WORK ORDER >>
What you give back should match the listing word for word.
================
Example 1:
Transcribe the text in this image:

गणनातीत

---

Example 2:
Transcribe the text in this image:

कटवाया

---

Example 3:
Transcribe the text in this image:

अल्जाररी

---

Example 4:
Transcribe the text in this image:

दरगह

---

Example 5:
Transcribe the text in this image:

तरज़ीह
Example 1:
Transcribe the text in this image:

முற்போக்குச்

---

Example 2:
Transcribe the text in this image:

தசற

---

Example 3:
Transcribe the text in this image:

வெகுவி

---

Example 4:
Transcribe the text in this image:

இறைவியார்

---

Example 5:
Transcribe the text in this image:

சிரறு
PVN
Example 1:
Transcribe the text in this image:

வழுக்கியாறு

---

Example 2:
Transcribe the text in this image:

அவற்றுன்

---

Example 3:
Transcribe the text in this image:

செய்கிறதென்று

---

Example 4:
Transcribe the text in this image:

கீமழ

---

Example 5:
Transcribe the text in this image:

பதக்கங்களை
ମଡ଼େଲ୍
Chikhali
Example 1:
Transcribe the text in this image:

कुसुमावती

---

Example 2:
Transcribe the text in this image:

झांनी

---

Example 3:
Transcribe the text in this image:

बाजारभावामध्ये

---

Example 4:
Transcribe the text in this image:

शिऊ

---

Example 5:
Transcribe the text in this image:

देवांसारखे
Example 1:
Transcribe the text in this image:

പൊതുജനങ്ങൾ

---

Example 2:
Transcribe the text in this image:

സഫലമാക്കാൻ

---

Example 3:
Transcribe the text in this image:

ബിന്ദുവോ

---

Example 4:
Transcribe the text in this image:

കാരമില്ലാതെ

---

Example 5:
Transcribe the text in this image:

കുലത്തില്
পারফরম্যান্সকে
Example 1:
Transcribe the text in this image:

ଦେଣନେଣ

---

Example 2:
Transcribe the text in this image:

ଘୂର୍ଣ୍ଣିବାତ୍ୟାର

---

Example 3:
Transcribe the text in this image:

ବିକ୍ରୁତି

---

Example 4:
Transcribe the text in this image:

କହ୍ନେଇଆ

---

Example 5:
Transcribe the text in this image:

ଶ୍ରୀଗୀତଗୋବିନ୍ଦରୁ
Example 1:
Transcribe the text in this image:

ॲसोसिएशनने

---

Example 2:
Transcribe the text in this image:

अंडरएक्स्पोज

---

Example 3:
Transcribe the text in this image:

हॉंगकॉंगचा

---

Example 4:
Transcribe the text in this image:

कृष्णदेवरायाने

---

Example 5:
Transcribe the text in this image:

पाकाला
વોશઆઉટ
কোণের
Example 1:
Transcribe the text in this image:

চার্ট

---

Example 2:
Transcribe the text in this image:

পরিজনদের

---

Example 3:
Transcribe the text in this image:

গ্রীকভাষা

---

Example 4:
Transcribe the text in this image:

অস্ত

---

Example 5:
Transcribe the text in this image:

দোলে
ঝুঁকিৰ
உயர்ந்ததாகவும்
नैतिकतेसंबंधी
================
EXERCISE ANSWER >>
Example 1:
Transcribe the text in this image:

गणनातीत

---

Example 2:
Transcribe the text in this image:

कटवाया

---

Example 3:
Transcribe the text in this image:

अल्जाररी

---

Example 4:
Transcribe the text in this image:

दरगह

---

Example 5:
Transcribe the text in this image:

तरज़ीह
Example 1:
Transcribe the text in this image:

முற்போக்குச்

---

Example 2:
Transcribe the text in this image:

தசற

---

Example 3:
Transcribe the text in this image:

வெகுவி

---

Example 4:
Transcribe the text in this image:

இறைவியார்

---

Example 5:
Transcribe the text in this image:

சிரறு
PVN
Example 1:
Transcribe the text in this image:

வழுக்கியாறு

---

Example 2:
Transcribe the text in this image:

அவற்றுன்

---

Example 3:
Transcribe the text in this image:

செய்கிறதென்று

---

Example 4:
Transcribe the text in this image:

கீமழ

---

Example 5:
Transcribe the text in this image:

பதக்கங்களை
ମଡ଼େଲ୍
Chikhali
Example 1:
Transcribe the text in this image:

कुसुमावती

---

Example 2:
Transcribe the text in this image:

झांनी

---

Example 3:
Transcribe the text in this image:

बाजारभावामध्ये

---

Example 4:
Transcribe the text in this image:

शिऊ

---

Example 5:
Transcribe the text in this image:

देवांसारखे
Example 1:
Transcribe the text in this image:

പൊതുജനങ്ങൾ

---

Example 2:
Transcribe the text in this image:

സഫലമാക്കാൻ

---

Example 3:
Transcribe the text in this image:

ബിന്ദുവോ

---

Example 4:
Transcribe the text in this image:

കാരമില്ലാതെ

---

Example 5:
Transcribe the text in this image:

കുലത്തില്
পারফরম্যান্সকে
Example 1:
Transcribe the text in this image:

ଦେଣନେଣ

---

Example 2:
Transcribe the text in this image:

ଘୂର୍ଣ୍ଣିବାତ୍ୟାର

---

Example 3:
Transcribe the text in this image:

ବିକ୍ରୁତି

---

Example 4:
Transcribe the text in this image:

କହ୍ନେଇଆ

---

Example 5:
Transcribe the text in this image:

ଶ୍ରୀଗୀତଗୋବିନ୍ଦରୁ
Example 1:
Transcribe the text in this image:

ॲसोसिएशनने

---

Example 2:
Transcribe the text in this image:

अंडरएक्स्पोज

---

Example 3:
Transcribe the text in this image:

हॉंगकॉंगचा

---

Example 4:
Transcribe the text in this image:

कृष्णदेवरायाने

---

Example 5:
Transcribe the text in this image:

पाकाला
વોશઆઉટ
কোণের
Example 1:
Transcribe the text in this image:

চার্ট

---

Example 2:
Transcribe the text in this image:

পরিজনদের

---

Example 3:
Transcribe the text in this image:

গ্রীকভাষা

---

Example 4:
Transcribe the text in this image:

অস্ত

---

Example 5:
Transcribe the text in this image:

দোলে
ঝুঁকিৰ
உயர்ந்ததாகவும்
नैतिकतेसंबंधी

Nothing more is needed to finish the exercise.